• WORK REQUEST: Starting at the line that contains "The responsibilities of" and ending at the line that contains "Recruit resource teachers", the lines below are to be given again exactly, with nothing added.

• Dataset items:
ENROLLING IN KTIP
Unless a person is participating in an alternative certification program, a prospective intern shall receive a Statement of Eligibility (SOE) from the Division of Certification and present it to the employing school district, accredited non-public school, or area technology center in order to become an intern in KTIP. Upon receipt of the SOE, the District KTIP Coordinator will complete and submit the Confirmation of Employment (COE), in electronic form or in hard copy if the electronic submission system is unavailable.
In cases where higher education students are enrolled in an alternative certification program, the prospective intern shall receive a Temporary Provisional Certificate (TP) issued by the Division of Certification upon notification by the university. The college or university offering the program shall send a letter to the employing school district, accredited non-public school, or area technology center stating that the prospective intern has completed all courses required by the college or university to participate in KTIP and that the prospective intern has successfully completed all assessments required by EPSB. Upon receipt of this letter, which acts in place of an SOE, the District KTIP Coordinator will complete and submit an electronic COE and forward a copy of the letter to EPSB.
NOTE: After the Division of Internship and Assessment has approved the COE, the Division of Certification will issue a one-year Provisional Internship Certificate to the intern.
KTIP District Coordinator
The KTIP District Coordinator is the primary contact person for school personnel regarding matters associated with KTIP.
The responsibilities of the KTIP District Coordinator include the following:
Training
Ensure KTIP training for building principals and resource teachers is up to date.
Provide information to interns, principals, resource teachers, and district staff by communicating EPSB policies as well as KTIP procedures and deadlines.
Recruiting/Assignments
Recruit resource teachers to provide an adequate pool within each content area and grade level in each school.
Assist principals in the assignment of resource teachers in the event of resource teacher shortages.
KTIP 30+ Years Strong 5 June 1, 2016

• WRITTEN SOLUTION:
The responsibilities of the KTIP District Coordinator include the following:
Training
Ensure KTIP training for building principals and resource teachers is up to date.
Provide information to interns, principals, resource teachers, and district staff by communicating EPSB policies as well as KTIP procedures and deadlines.
Recruiting/Assignments
Recruit resource teachers to provide an adequate pool within each content area and grade level in each school.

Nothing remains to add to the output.